Dentists claiming for work not carried out
Dental fraud cost the NHS over £70m in one year alone, reveals a report published this week.
A report published by NHS Protect, the body responsible for tackling and identifying crime across the health service in England, found that dentists are claiming for treatment that was never carried out.
NHS Protect estimates that in a 12-month period between 2009 and 2010, almost one million inappropriate claims were submitted for payment at a cost of £73.2m to the NHS.
It said that with revised contract arrangements not expected until April 2014, a further £146.4m could be lost to fraud while the existing dental contract remains in place.

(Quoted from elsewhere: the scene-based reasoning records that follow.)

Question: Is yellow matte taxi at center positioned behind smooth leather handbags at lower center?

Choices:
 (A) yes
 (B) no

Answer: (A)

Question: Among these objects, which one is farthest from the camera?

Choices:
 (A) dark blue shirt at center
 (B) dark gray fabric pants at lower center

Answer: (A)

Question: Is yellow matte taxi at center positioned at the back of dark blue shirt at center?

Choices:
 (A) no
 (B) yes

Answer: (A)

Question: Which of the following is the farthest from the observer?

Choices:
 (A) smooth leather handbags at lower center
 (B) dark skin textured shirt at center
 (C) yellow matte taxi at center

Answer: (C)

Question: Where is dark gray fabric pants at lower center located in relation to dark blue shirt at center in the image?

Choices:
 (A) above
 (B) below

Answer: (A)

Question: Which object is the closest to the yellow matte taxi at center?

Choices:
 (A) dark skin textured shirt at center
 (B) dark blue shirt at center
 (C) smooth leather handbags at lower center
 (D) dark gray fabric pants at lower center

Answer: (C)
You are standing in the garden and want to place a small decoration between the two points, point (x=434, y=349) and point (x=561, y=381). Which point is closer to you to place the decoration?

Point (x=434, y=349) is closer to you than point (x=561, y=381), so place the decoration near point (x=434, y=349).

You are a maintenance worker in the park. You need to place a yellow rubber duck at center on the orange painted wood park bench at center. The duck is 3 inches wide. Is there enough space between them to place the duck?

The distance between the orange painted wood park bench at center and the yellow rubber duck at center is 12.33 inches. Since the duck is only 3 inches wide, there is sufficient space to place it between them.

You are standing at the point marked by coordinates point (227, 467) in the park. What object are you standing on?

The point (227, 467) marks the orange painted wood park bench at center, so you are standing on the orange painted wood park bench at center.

The current dental contract, introduced in 2006, allows patient treatment to fall into specific charging bands whereby patients pay only one fee for their entire course of treatment, as opposed to individual fees per item of treatment received, as under the old system.

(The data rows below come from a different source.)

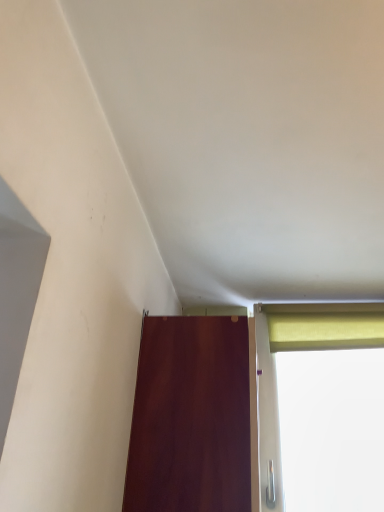
Question: Could you tell me if mahogany wood door at lower center is facing yellow fabric curtain at upper right?

Choices:
 (A) yes
 (B) no

Answer: (B)

Question: Is mahogany wood door at lower center positioned before yellow fabric curtain at upper right?

Choices:
 (A) yes
 (B) no

Answer: (A)

Question: From the image's perspective, is mahogany wood door at lower center located beneath yellow fabric curtain at upper right?

Choices:
 (A) no
 (B) yes

Answer: (B)

Question: Is mahogany wood door at lower center taller than yellow fabric curtain at upper right?

Choices:
 (A) yes
 (B) no

Answer: (A)

Question: Is mahogany wood door at lower center further to the viewer compared to yellow fabric curtain at upper right?

Choices:
 (A) no
 (B) yes

Answer: (A)

Question: From a real-world perspective, is mahogany wood door at lower center positioned under yellow fabric curtain at upper right based on gravity?

Choices:
 (A) no
 (B) yes

Answer: (B)

Question: Is yellow fabric curtain at upper right located outside mahogany wood door at lower center?

Choices:
 (A) yes
 (B) no

Answer: (A)

Question: Does yellow fabric curtain at upper right have a lesser width compared to mahogany wood door at lower center?

Choices:
 (A) no
 (B) yes

Answer: (B)

Question: From the image's perspective, is yellow fabric curtain at upper right located beneath mahogany wood door at lower center?

Choices:
 (A) yes
 (B) no

Answer: (B)

Question: Are yellow fabric curtain at upper right and mahogany wood door at lower center beside each other?

Choices:
 (A) yes
 (B) no

Answer: (B)

Question: Is yellow fabric curtain at upper right at the right side of mahogany wood door at lower center?

Choices:
 (A) yes
 (B) no

Answer: (A)

Question: From a real-world perspective, is yellow fabric curtain at upper right under mahogany wood door at lower center?

Choices:
 (A) no
 (B) yes

Answer: (A)

Question: From a real-world perspective, is yellow fabric curtain at upper right above or below mahogany wood door at lower center?

Choices:
 (A) below
 (B) above

Answer: (B)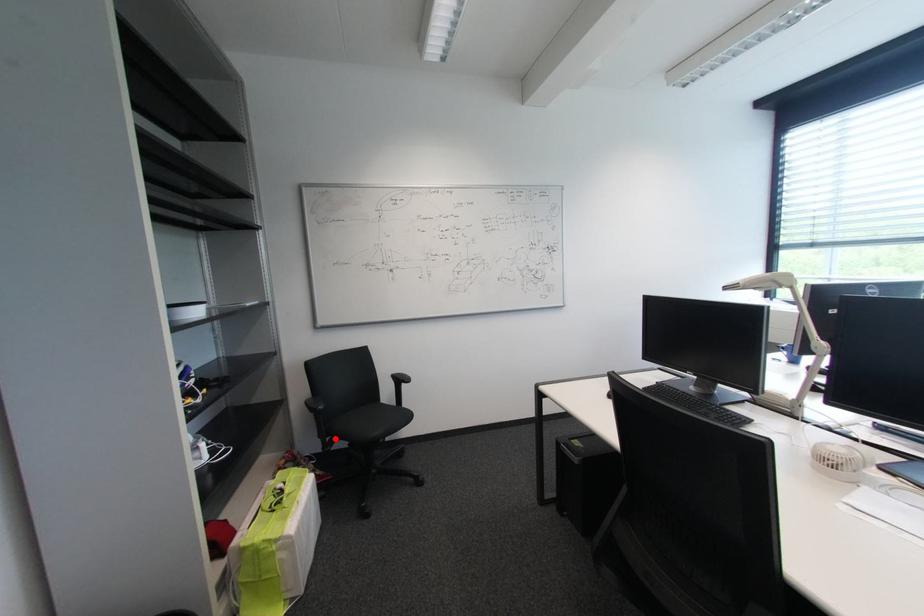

It also allows dentists to earn Units of Dental Activity (UDAs) for every course of treatment provided, which contribute towards the total quantity of UDAs they must provide according to their service contract, as agreed with their local Primary Care Trust.
Of the suspected fraud identified, 50% of cases were for patients receiving a different level of treatment to that specified, while 27% of cases were for dentists splitting up single courses of treatment into separate claims in order to earn more UDAs.
A further 12% of cases were for patients who did not visit the dentist, while in 10% of cases the patient did not exist and in 1% of cases the patient paid for treatment but was marked as exempt.
Health minister Lord Howe said: “This shows the current dental contract system is not fit for purpose and needs to change to ensure NHS funds are protected and used to benefit patients.
“It is totally unacceptable that some NHS dentists have abused the system for personal gain. Fraud of any kind will not be tolerated and any allegation of fraud is taken seriously.”
He added: “We believe dentists should get paid for the quality of care they provide rather than simply for the number of treatments. That is why we are currently piloting this approach with dental practices ahead of the introduction of a new dental contract to make sure we get things right and minimise the risks of fraud.”
Dermid McCausland, managing director of NHS Protect, said: “NHS Protect will continue to ensure that public funds are not lost to a dishonest minority of dentists. Action will be taken against those who attempt to take valuable NHS resources for personal gain.”